Except I don't despise Unions and I think Joe the Plumber is a moron.
I don't know if I can subscribe to the "wealth is a pie" theory especially since I came of age during the time when the personal computing industry rose to the heights of economic success. Your theory would argue that as Microsoft and Apple and Cisco etc got huge they siphoned money off of some other industry. I just don't see the evidence for that.
There's just no where else for someone like me to go. Socially fairly moderate, fiscally conservative. I don't see why the government should be spending money like a crackwhore on vacation.
I can't spend my way out of debt, neither can the government.
I think these third type of republicans are confused about which party they should identify with. They sound more like liberal libertarians to me. I generally consider myself a liberal libertarian, although not all of my opinions fall neatly inside that box. I am for gay marriage and vehemently pro choice. I tend to vote against bonds and taxes and things that I think will lead to more bonds and taxes, but mostly for the reason that such things are silly. This is not a blanket policy for me. I voted for Measure D because I don't think education gets enough funding. The UC system for example is getting half as much government funding as it was receiving 20 years ago. I voted against Proposition 2, if I'm remembering the numbers correctly, or the proposition that was for better conditions of animals. That would have created a whole mess of bureaucracy and probably wouldn't have made much of a difference in the animals quality of life. I seriously considered voting for McCain, before he named Palin as his running mate, proving that he had completely sold out. Instead I voted for Bob Barr, because if the libertarians get 5% of the vote, we get to be included in the debates. I dislike corporations because I feel like they disrupt the free market system. I feel that the bailout was a horrible idea. I do not think CEO's salaries should be capped. I have no delusions of ever becoming wealthy. My goal is to become a mathematics professor and do research. They don't pay you much for that. And my general political outlook is shared by about a third of the math and physics majors I know. All of whom are also planning on becoming professors. And of course, we embrace science. We're also in general fairly arrogant, although most of us try to hide it.

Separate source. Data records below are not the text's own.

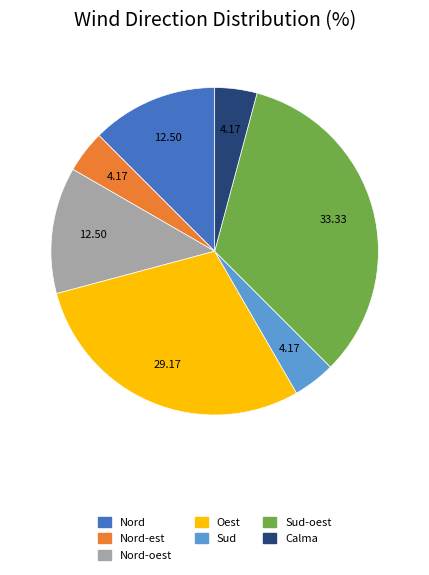

Does any single category account for the majority?

No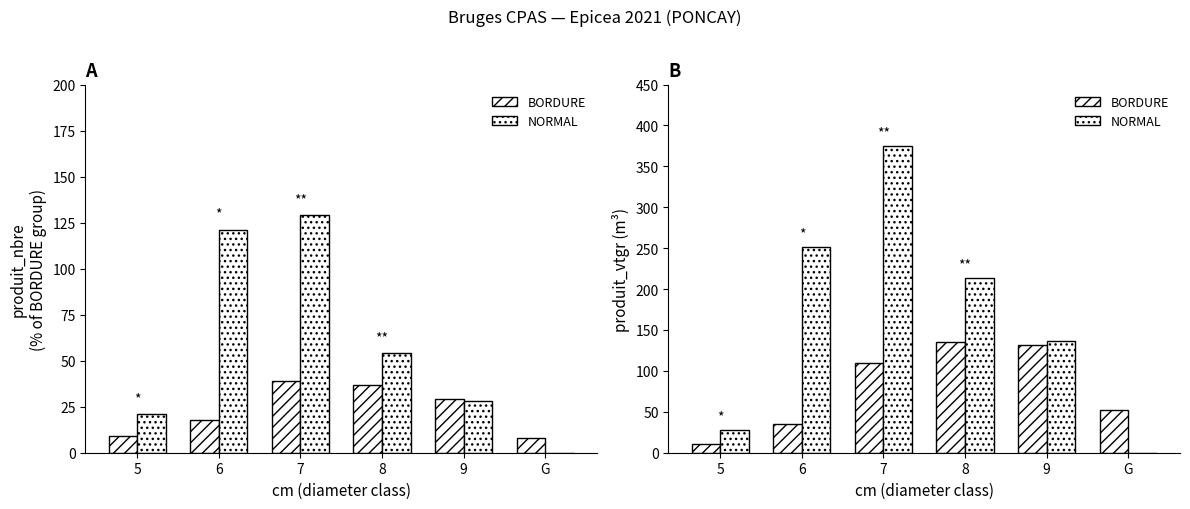

At G, list the series in order from smallest to largest.

NORMAL, BORDURE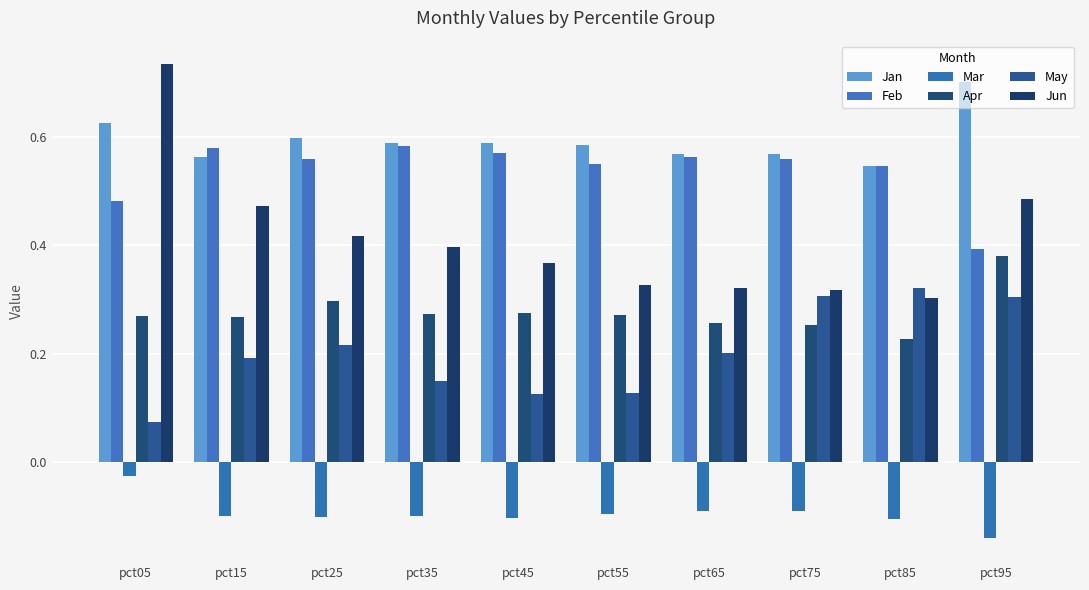

Which category has the highest value across all series?

pct05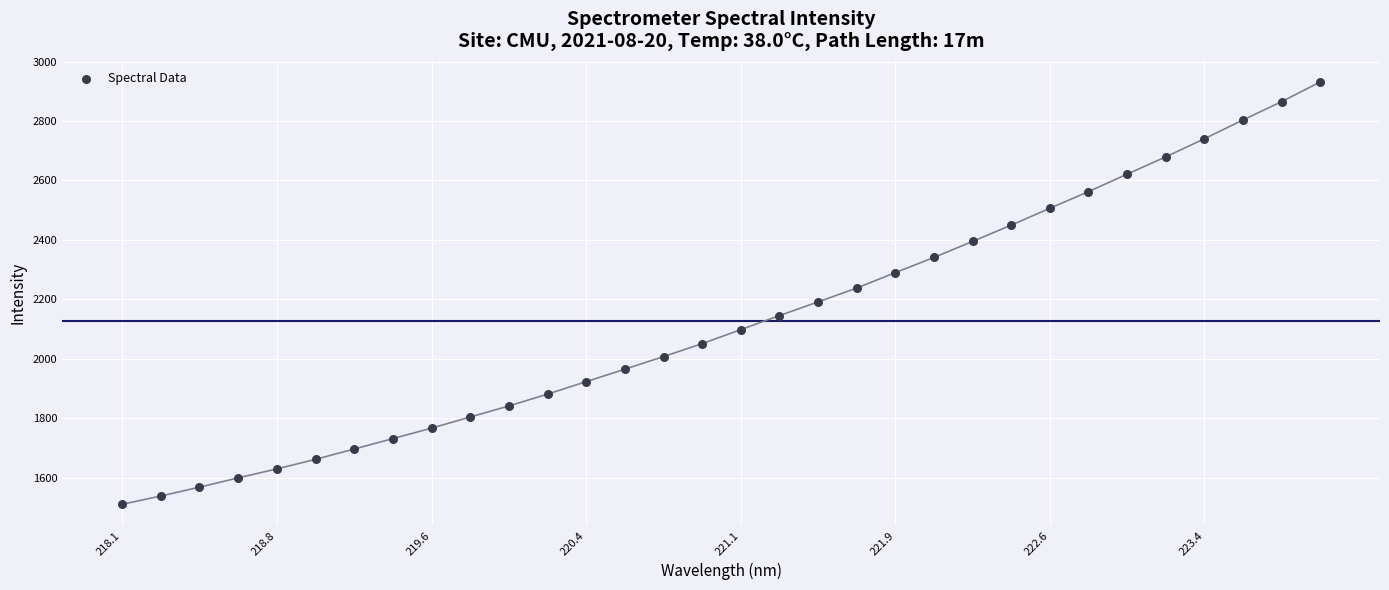

What is the range of Y values (max minus min)?

1421.4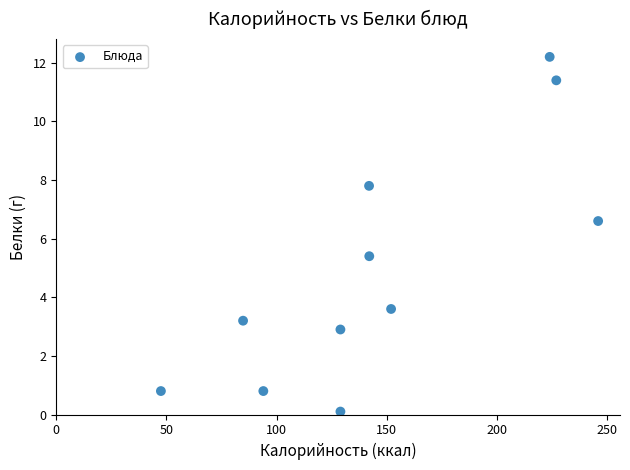

What is the average Y value?

5.0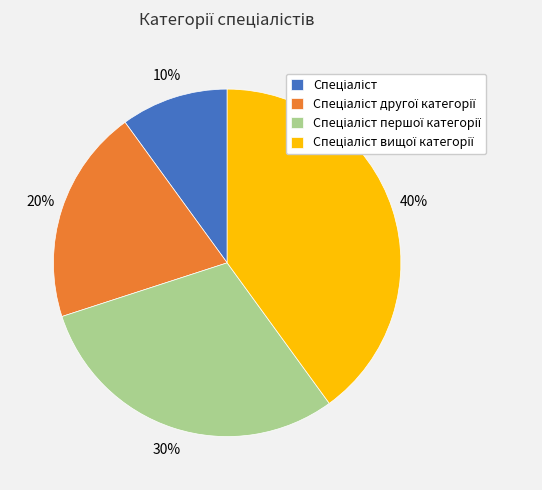

To the nearest percent, what is the difference between the largest and smallest slice percentages?

30%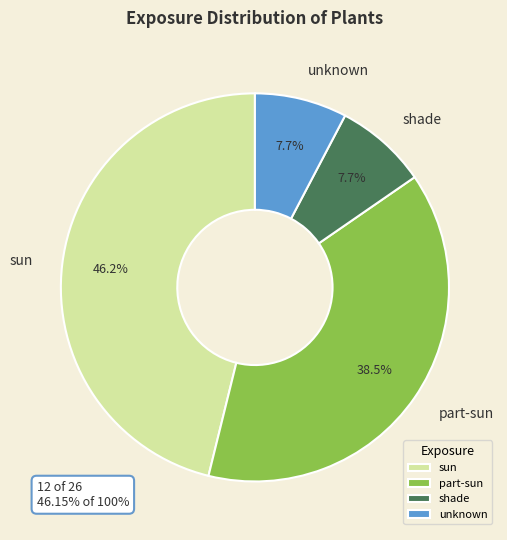

To the nearest percent, what percentage of the pie is shade?

8%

I really wonder what Megan wants to happen with corporations if she feels like they disrupt the free market system. Libertarian logic would seem to make regulation out of the question. If so, are incomprehensibly powerful transnational corporations just a nasty evil we have to deal with?
It makes the free market look a little less infallible when post-colonial nations have their home industries run into the ground by free trade & tax exemptions for foreign investors.
Megan did say that she doesn't fit perfectly within libertarian philosophy, so I don't know what she feels would be the best course of action in this case. But I do know that I can't handle libertarianism or neoliberalism. And a sizeable amount of math majors championing such ideas doesn't make them practical or humane. They're libertarians who don't care about money, but is that because they're not starving for a lack of it either?